V.F. Corp. (VFC) Tops Q3 EPS by 12c, Beats on Revenues; Boosts FY17 EPS/Revenue Outlook Above Consensus
V.F. Corp. (NYSE: VFC) reported Q3 EPS of $1.23, $0.12 better than the analyst estimate of $1.11. Revenue for the quarter came in at $3.5 billion versus the consensus estimate of $3.39 billion.
2017 Outlook Raised
The following outlook for 2017 has been updated and includes the following:
- Revenue is now expected to increase about 6 percent on a reported basis (up 5.5 percent currency neutral) to approximately $12.1 billion. This compares to the previous expectation of $11.85 billion, a 3.5 percent increase on a reported basis (up 4.5 percent currency neutral). Both estimates include about a $200 million contribution from the previously announced Williamson-Dickie acquisition. By coalition, revenue for Outdoor & Action Sports is now expected to increase approximately 7 percent versus the previous expectation of an approximate 5 percent increase (up 6 percent to 7 percent currency neutral); revenue for Jeanswear is now expected to decline slightly versus the previous expectation of revenue that approximated that of 2016; Imagewear revenue is still expected to increase at a mid-single-digit percentage rate; and, Sportswear is still expected to decline at a high single-digit percentage rate.
- International revenue is now expected to increase approximately 10 percent versus the previous expectation of a low single-digit increase (up high single-digit currency neutral).
- Direct-to-consumer revenue is now expected to increase approximately 13 percent versus the previous expectation of a 10 percent to 11 percent increase. Digital revenue is now expected to increase approximately 30 percent versus the previous estimate of a more than 25 percent increase.

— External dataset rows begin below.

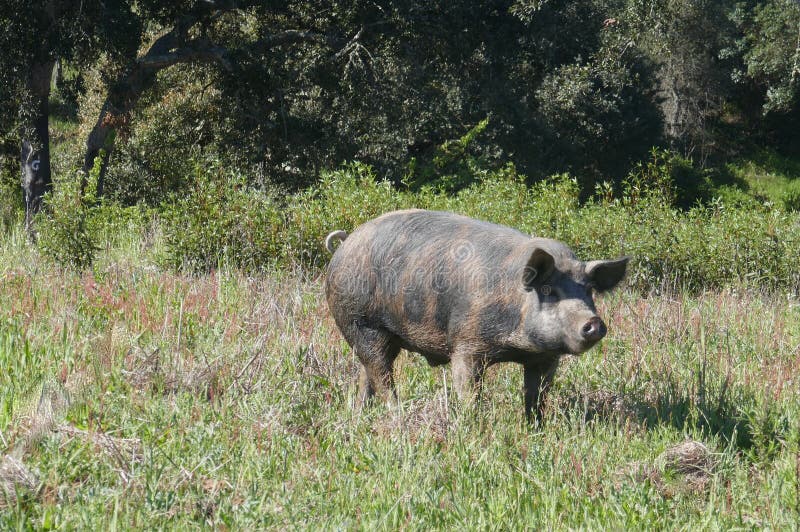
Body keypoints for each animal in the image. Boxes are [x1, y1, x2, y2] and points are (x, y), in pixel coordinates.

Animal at [322, 210, 628, 422]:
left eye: (588, 290)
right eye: (548, 290)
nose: (593, 322)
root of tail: (346, 242)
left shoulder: (545, 358)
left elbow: (537, 397)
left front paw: (535, 429)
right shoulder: (466, 344)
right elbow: (469, 391)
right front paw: (473, 426)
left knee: (366, 375)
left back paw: (358, 416)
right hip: (361, 322)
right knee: (381, 375)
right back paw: (397, 416)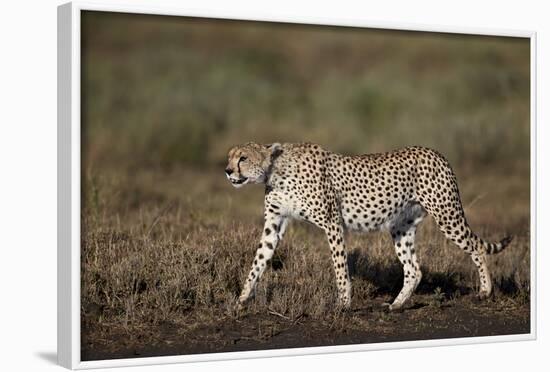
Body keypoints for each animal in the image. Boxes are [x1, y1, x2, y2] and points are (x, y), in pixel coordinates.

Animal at [224, 142, 512, 310]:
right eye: (230, 158)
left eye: (243, 158)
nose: (227, 171)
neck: (275, 171)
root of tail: (435, 152)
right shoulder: (274, 224)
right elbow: (258, 262)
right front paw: (241, 300)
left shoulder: (332, 223)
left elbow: (340, 267)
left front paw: (343, 304)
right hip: (401, 227)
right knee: (414, 269)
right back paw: (397, 304)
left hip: (446, 214)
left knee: (476, 247)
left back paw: (485, 291)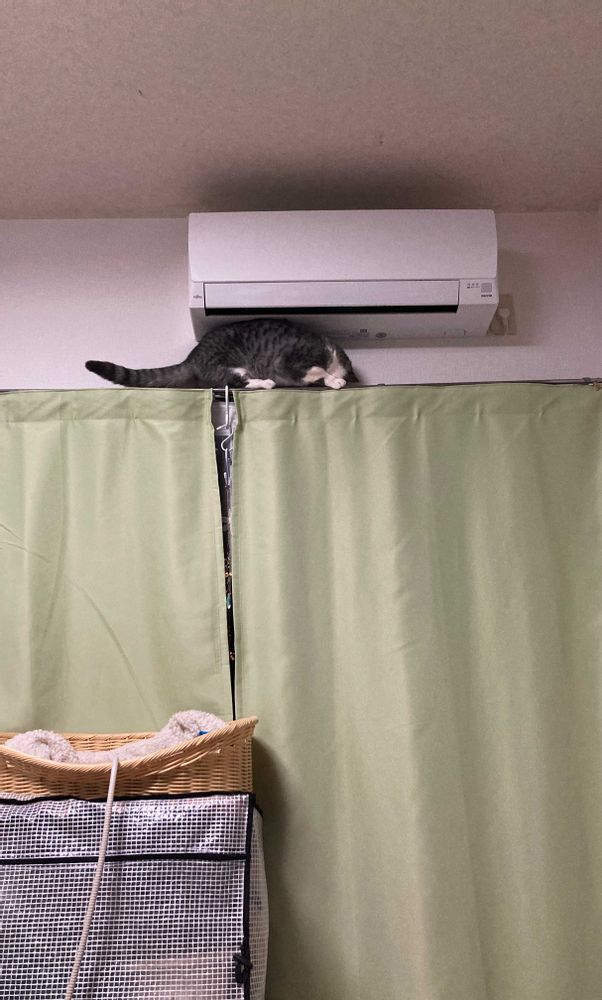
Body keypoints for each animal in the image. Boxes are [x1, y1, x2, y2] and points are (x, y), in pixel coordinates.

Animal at [85, 318, 358, 390]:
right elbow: (318, 370)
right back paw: (265, 382)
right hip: (230, 365)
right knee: (236, 380)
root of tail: (192, 357)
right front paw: (335, 380)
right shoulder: (289, 362)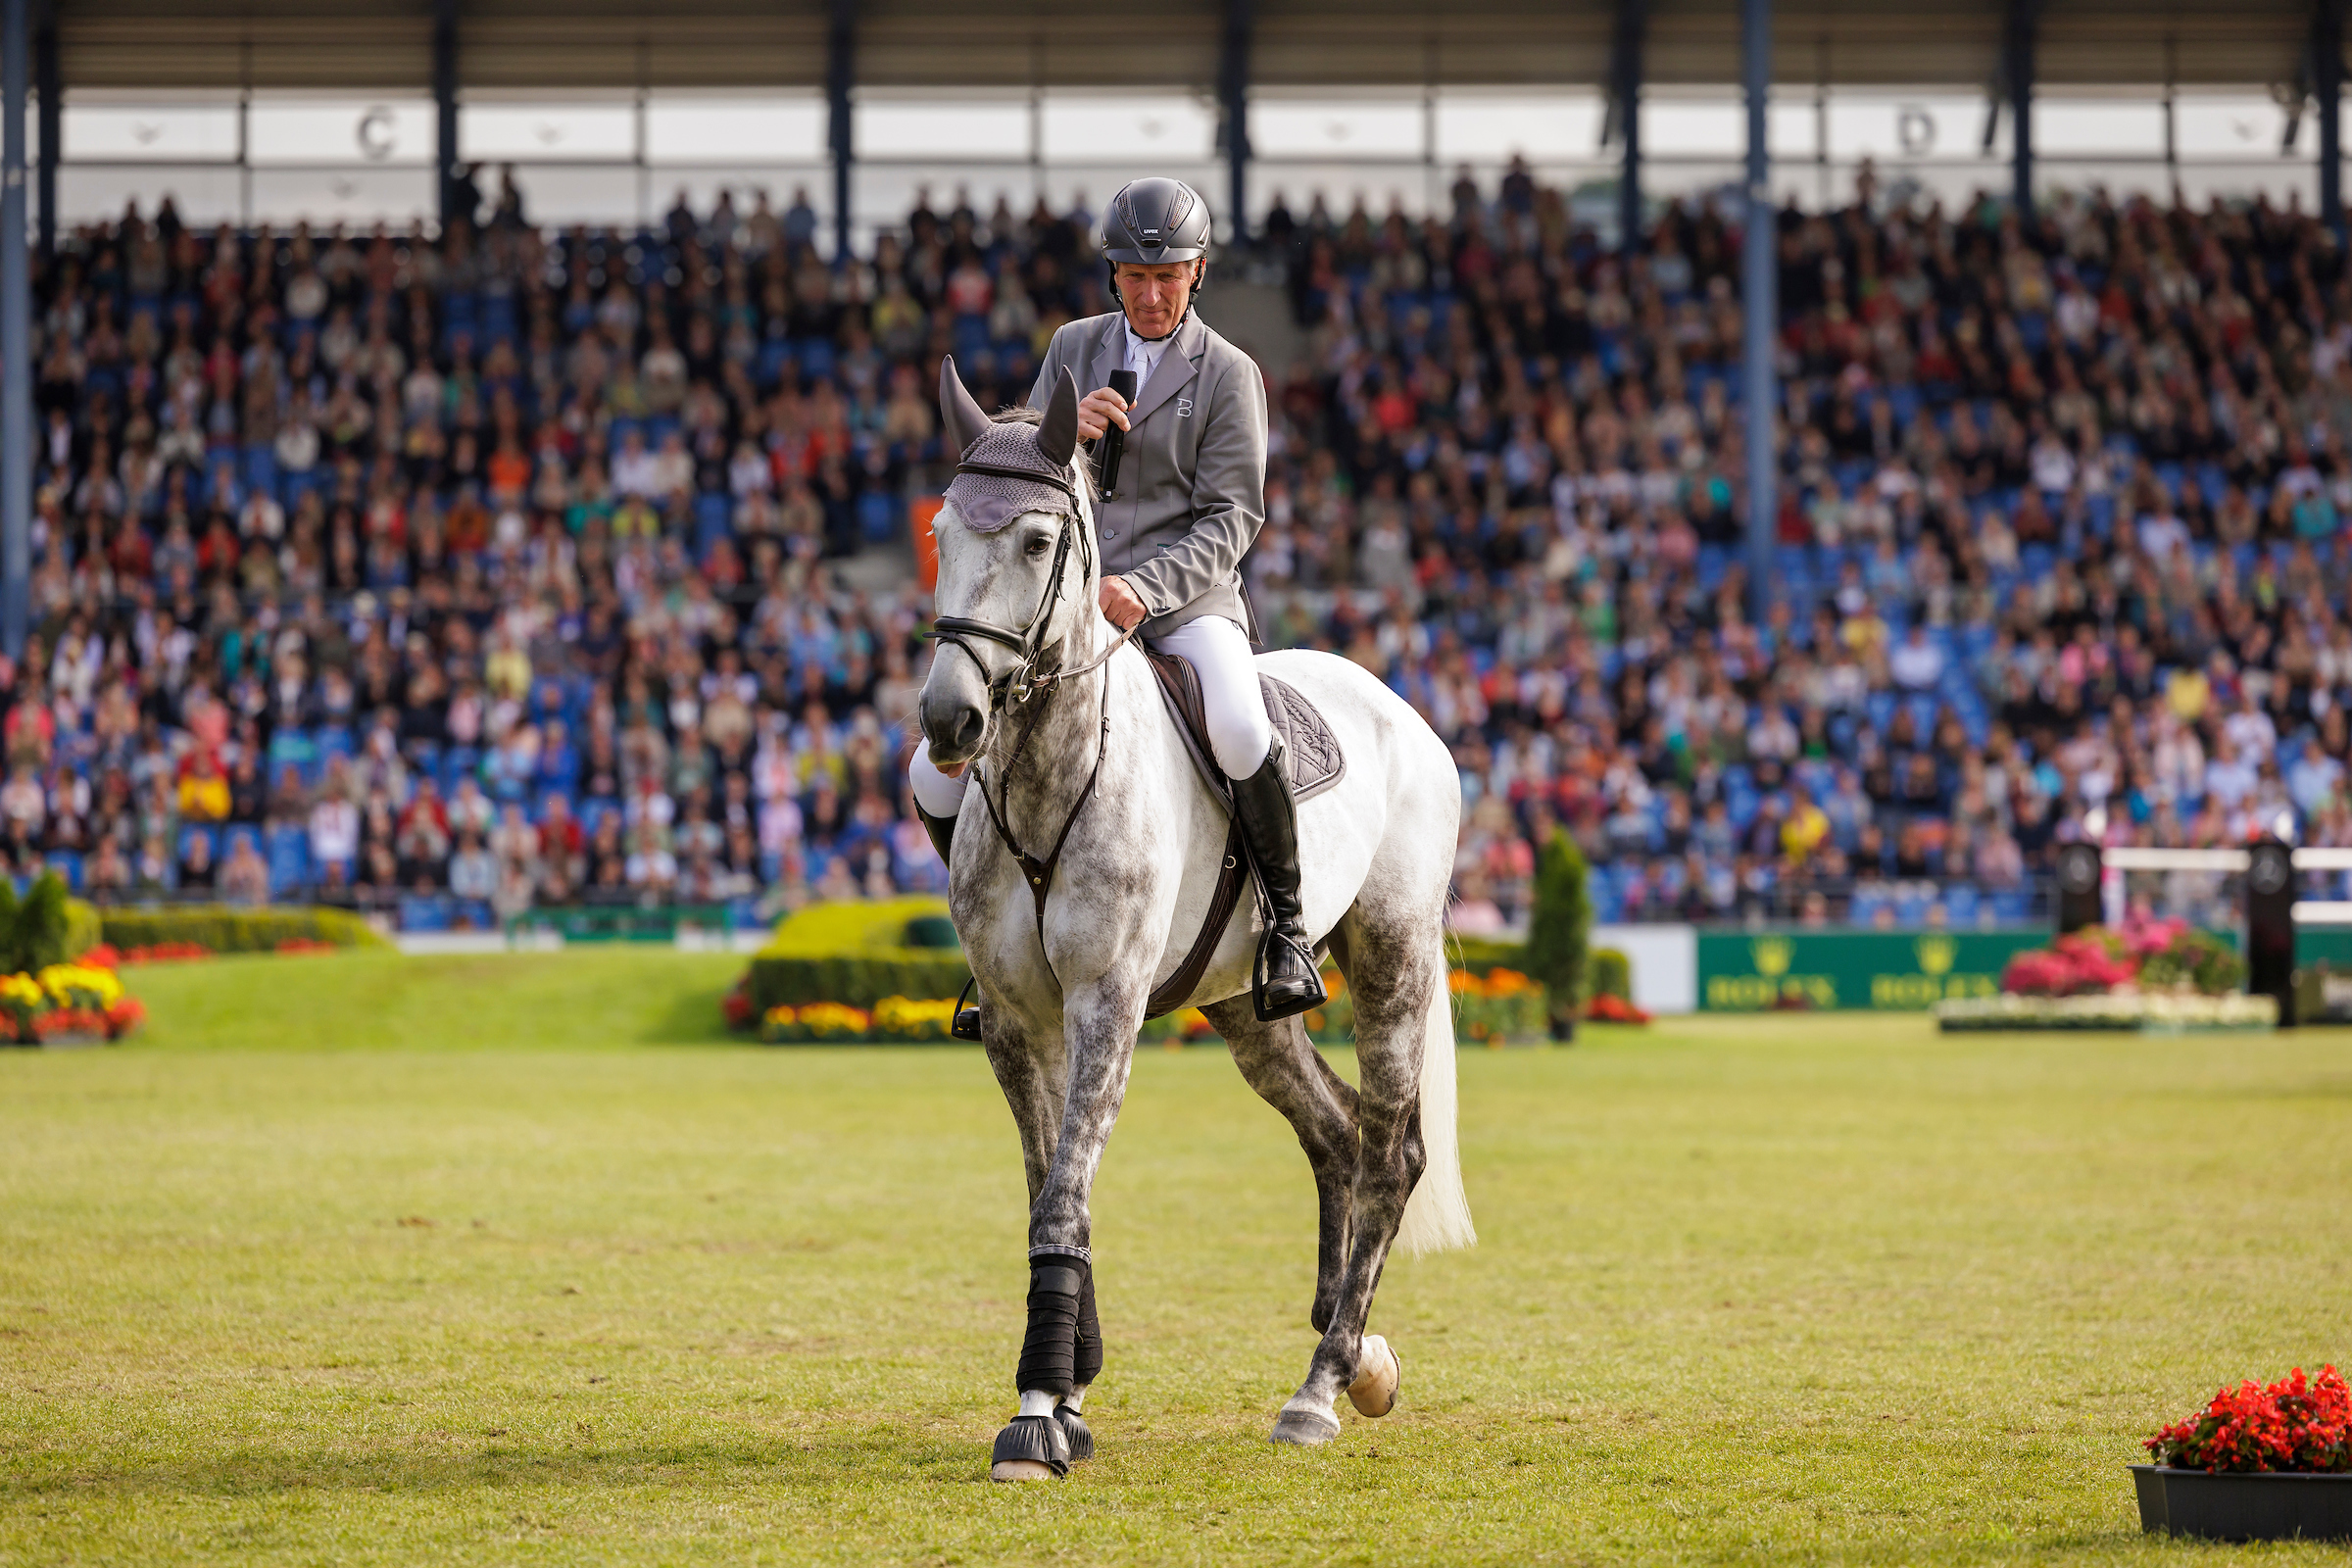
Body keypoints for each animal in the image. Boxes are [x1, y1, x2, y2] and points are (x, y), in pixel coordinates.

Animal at [917, 362, 1467, 1476]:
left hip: (1392, 956)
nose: (950, 721)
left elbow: (1065, 1190)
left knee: (1391, 1151)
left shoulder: (1107, 1002)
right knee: (1336, 1132)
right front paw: (1069, 1391)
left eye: (1035, 542)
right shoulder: (1016, 1022)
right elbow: (1051, 1190)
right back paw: (1358, 1354)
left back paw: (1323, 1386)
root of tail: (1402, 706)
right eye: (942, 532)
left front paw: (1037, 1413)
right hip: (1247, 1007)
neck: (1049, 770)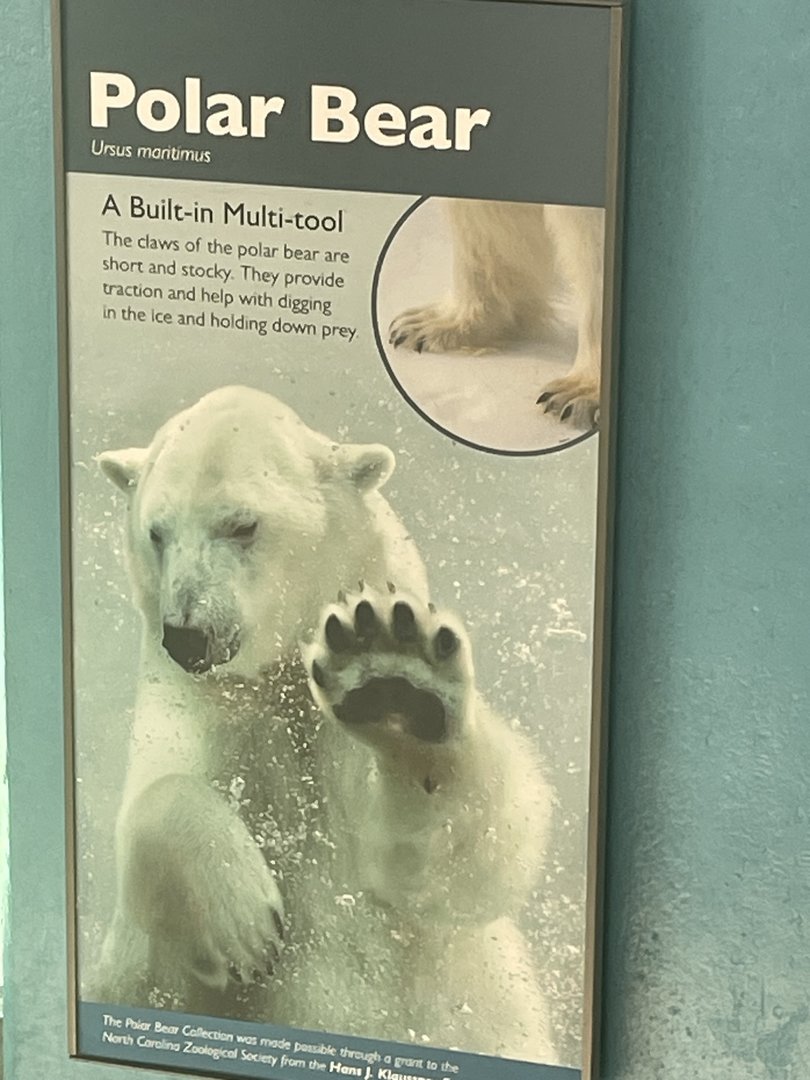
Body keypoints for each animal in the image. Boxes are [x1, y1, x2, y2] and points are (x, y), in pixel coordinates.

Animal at [91, 384, 555, 1064]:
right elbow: (155, 808)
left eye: (243, 525)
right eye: (156, 532)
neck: (277, 685)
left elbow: (452, 872)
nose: (187, 634)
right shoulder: (197, 707)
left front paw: (398, 692)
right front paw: (245, 925)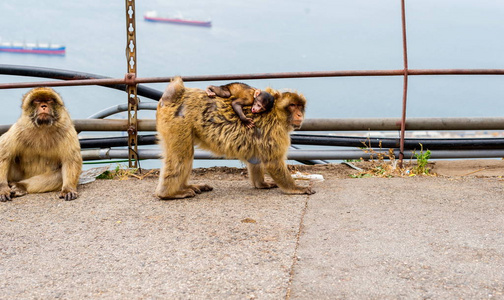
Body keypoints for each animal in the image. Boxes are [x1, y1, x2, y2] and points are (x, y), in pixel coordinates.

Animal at [157, 77, 316, 199]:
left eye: (300, 106)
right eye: (292, 105)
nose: (299, 114)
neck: (276, 113)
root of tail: (175, 95)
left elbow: (255, 158)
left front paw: (261, 184)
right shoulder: (274, 132)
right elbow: (273, 162)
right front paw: (296, 188)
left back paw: (185, 186)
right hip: (177, 122)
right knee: (182, 156)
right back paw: (169, 193)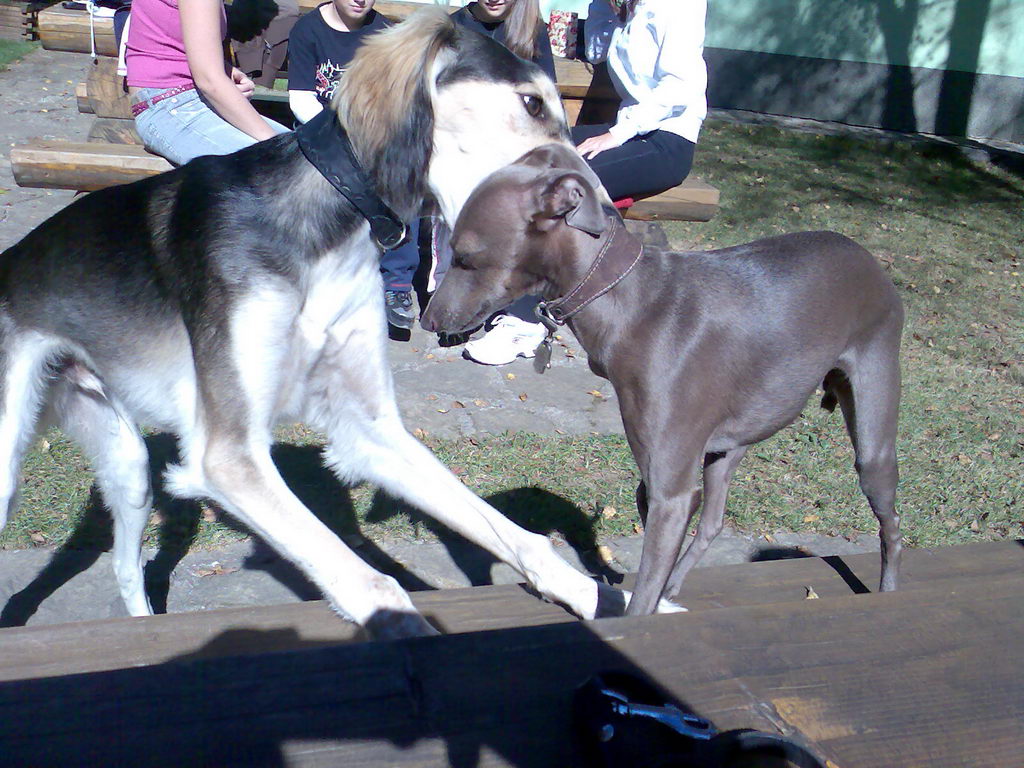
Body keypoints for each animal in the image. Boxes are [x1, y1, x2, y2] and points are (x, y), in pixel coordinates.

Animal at [0, 10, 671, 638]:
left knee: (123, 567)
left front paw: (611, 598)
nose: (609, 220)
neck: (326, 221)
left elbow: (517, 535)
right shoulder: (228, 455)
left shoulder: (366, 428)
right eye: (532, 104)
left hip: (127, 462)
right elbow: (371, 581)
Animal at [423, 143, 905, 614]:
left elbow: (641, 602)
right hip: (726, 450)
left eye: (464, 257)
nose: (428, 322)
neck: (628, 300)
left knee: (892, 525)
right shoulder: (657, 486)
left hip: (873, 429)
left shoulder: (670, 495)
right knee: (712, 522)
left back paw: (889, 588)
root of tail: (866, 257)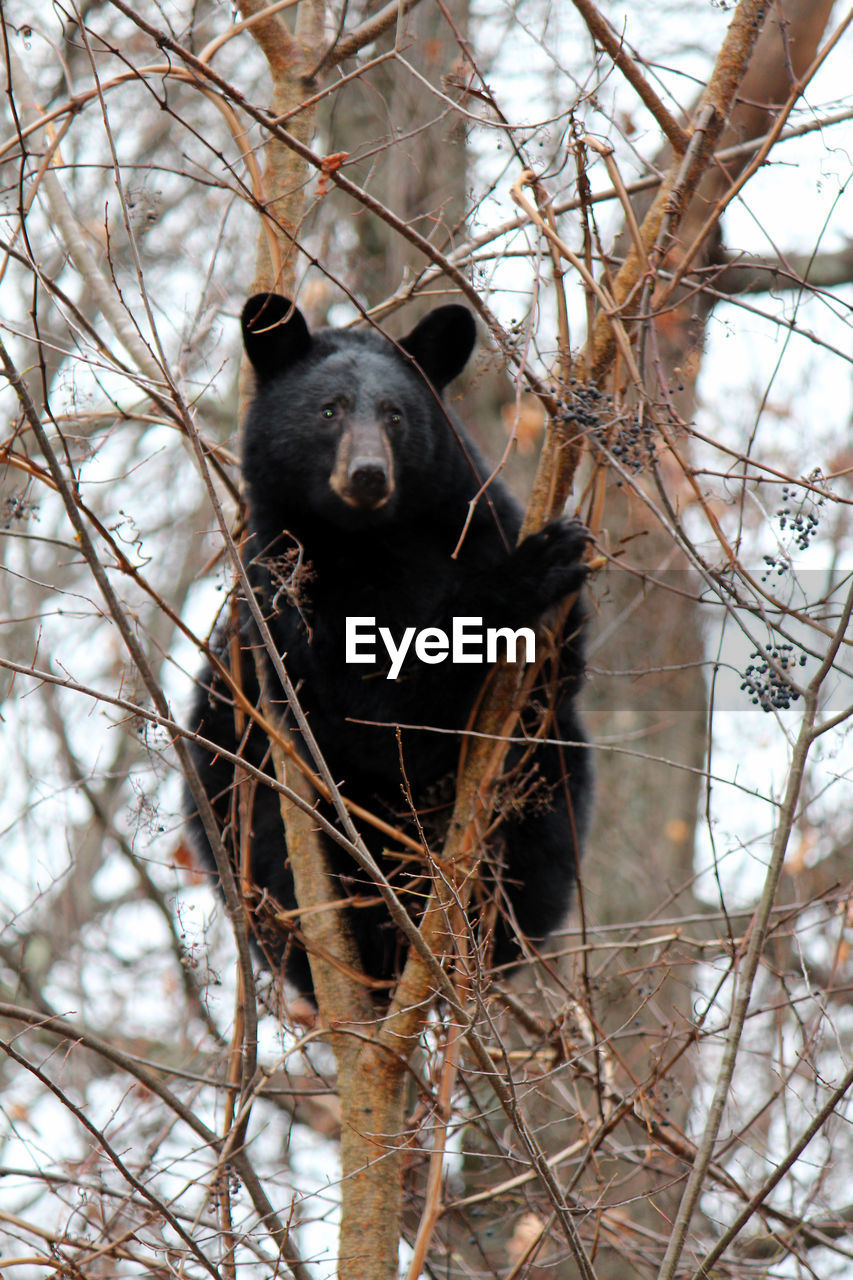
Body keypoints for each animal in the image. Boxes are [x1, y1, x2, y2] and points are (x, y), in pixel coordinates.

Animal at [183, 293, 589, 998]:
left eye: (396, 415)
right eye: (329, 410)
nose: (368, 475)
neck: (373, 541)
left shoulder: (470, 520)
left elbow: (557, 676)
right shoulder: (285, 601)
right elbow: (374, 718)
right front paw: (533, 569)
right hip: (235, 792)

- Gross margin is now expected to approximate 50.0 percent, versus the previous expectation of 49.5 percent, and includes about a 50 basis point negative impact from changes in foreign currency. The Williamson-Dickie acquisition is expected to negatively impact gross margin by about 20 basis points.
- Operating margin on a reported basis is expected to be 12.3 percent; adjusted operating margin is expected to approximate 13.4 percent, versus the previous expectation of 13.7 percent, including about a 50 basis point negative impact from changes in foreign currency. The Williamson-Dickie acquisition is expected to negatively impact adjusted operating margin by about 20 basis points.
- Earnings per share on a reported basis is expected to be $2.73; adjusted earnings per share is now expected to be $3.01 compared to the previous expectation of $2.96. Accordingly, adjusted earnings per share is expected to increase 1 percent (up 6 percent currency neutral), compared to 2016 adjusted earnings per share of $2.98. Relative to the prior outlook, the company’s updated 2017 adjusted earnings per share outlook includes an additional $0.05 per share ($25 million pretax) impact from additional investments to drive accelerated growth into 2018 and beyond. This is in addition to the $0.08 per share ($40 million pre-tax) impact from additional investments announced on July 24, 2017.
- Other full year assumptions include an effective tax rate of approximately 20 percent (down from a tax rate in the low 20 percent range previously) and cash flow from operations is expected to reach approximately$1.5 billion (up from $1.45 billion previously).
GUIDANCE:
V.F. Corp. sees FY2017 EPS of $3.01, versus the consensus of $2.98. V.F. Corp. sees FY2017 revenue of $12.1 billion, versus the consensus of $11.88 billion.
Highlights
- Third quarter revenue from continuing operations increased 5 percent to $3.5 billion (up 4 percent currency neutral);
- Gross margin from continuing operations improved 100 basis points (up 180 basis points currency neutral) to 50.1 percent;
- Outdoor & Action Sports revenue increased 8 percent (up 6 percent currency neutral); Vans® brandrevenue increased 28 percent (up 26 percent currency neutral);
- International revenue increased 13 percent (up 10 percent currency neutral), including 18 percent growth in Europe (up 14 percent currency neutral) and 9 percent growth in China;
- Direct-to-consumer revenue increased 18 percent (up 17 percent currency neutral) with digital revenueup 38 percent (up 37 percent currency neutral);
- Reported earnings per share from continuing operations decreased 16 percent (down 12 percent currency neutral) to $0.97 due to a noncash goodwill impairment charge; adjusted earnings per share from continuing operations increased 6 percent (up 10 percent currency neutral) to $1.23;
- 2017 revenue now expected to increase about 6 percent on a reported basis (up 5.5 percent on a currency neutral basis) to approximately $12.1 billion;
- 2017 reported earnings per share is now expected to be $2.73; adjusted earnings per share from continuing operations is now expected to be $3.01, including an additional $25 million, or $0.05 per share, of incremental investment, up 1 percent on an adjusted basis (up 6 percent currency neutral) compared to 2016 adjusted earnings per share of $2.98; and,
- Quarterly dividend rate increased by 10 percent to $0.46 per share.